Em fevereiro deste ano, a Organização das Nações Unidas (ONU) pediu que os países que viviam o surto de Zika vírus permitissem o acesso de mulheres à contracepção e ao aborto. O apelo foi dirigido especificamente aos países sul-americanos por estarem passando pelo surto e por não terem, na maioria dos países, leis flexíveis em relação ao aborto.

No Brasil, até o momento, o Ministério da Saúde não apresentou nenhuma novidade para as famílias com filhos com microcefalia. Não discutiu nem a possibilidade de interrupção da gravidez e nem de tratamento para quem decidisse – ou fosse obrigado a decidir – que eles nascessem. E as mães, que têm passado por abalos psicológicos, emocionais e financeiros, ficaram também sem assistência. A única medida do governo brasileiro foi um “aconselhamento”, pedindo que as brasileiras evitassem engravidar neste período.

“Claramente, a propagação do Zika é um grande desafio para os países da América Latina”, afirmou o Alto Comissário para os Direitos Humanos da ONU, Zeid Ra’ad al-Hussein, em um comunicado. “No entanto, o conselho dado por alguns governos às mulheres para que evitem engravidar ignora que muitas delas não têm qualquer controle sobre o momento ou as circunstâncias nas quais podem ficar grávidas, especialmente onde a violência sexual é bastante habitual.”

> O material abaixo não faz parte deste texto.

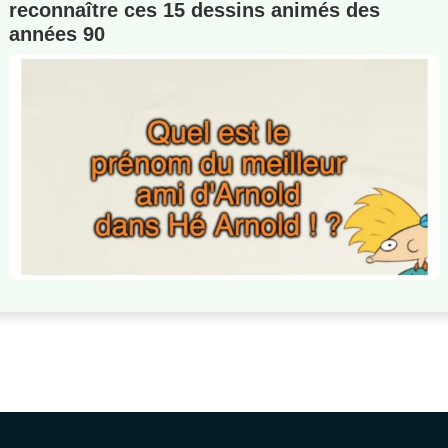
reconnaître ces 15 dessins animés des
années 90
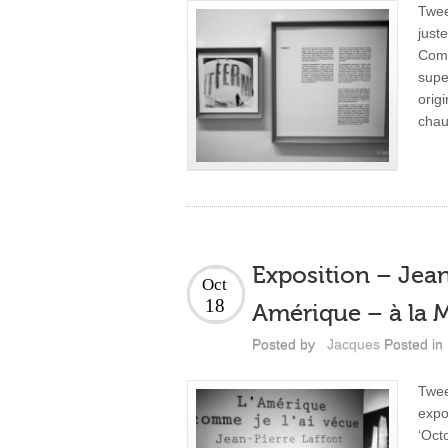
Twee
just
Com
supe
orig
chau
Exposition – Jea
Oct
18
Amérique – à la 
Posted by
Jacques
Posted in
Twe
expo
‘Oct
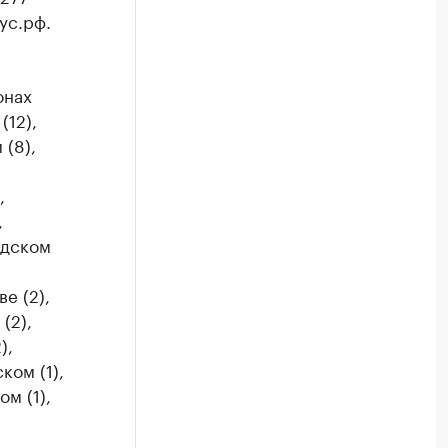
ус.рф.
онах
(12),
 (8),
,
,
адском
е (2),
(2),
),
ком (1),
м (1),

VÍDEO PRONUNCIAMENTO de Dilma Rousseff, em fevereiro de 2016, explicando o que era o surto do Zika vírus no Brasil e qual o seu surgimento no mundo. No vídeo, a presidenta pede ajuda da população para combater o Aedes, mosquito transmissor do vírus 

Depois do parto

AzMina procurou mães de diferentes partes do Brasil que tiveram seus filhos com microcefalia para contar como suas rotinas se modificaram, como tem sido os desafios de ter um filho com a anomalia e como o Estado tem cuidado desses bebês e dessas mães. A série de reportagens “Nove meses de Zika: e agora?” será publicada no decorrer desta semana.

Ela conta, em detalhes, as histórias de Thayane, Josiane, Aline, e Natália. A última reportagem mostra como uma rede de apoio e solidariedade feminina tem se formado em torno dessas famílias, com campanhas de doações e com atendimentos psicológicos gratuitos a essas mães, que tiveram suas rotas de vida alteradas pelo surto de Zika vírus. São mulheres de diversas profissões, mães ou não, que estão se organizando, na internet e fora dela, para fazer o trabalho que o governo deveria estar fazendo.

Mais uma vez, nos salva a irmandade feminina.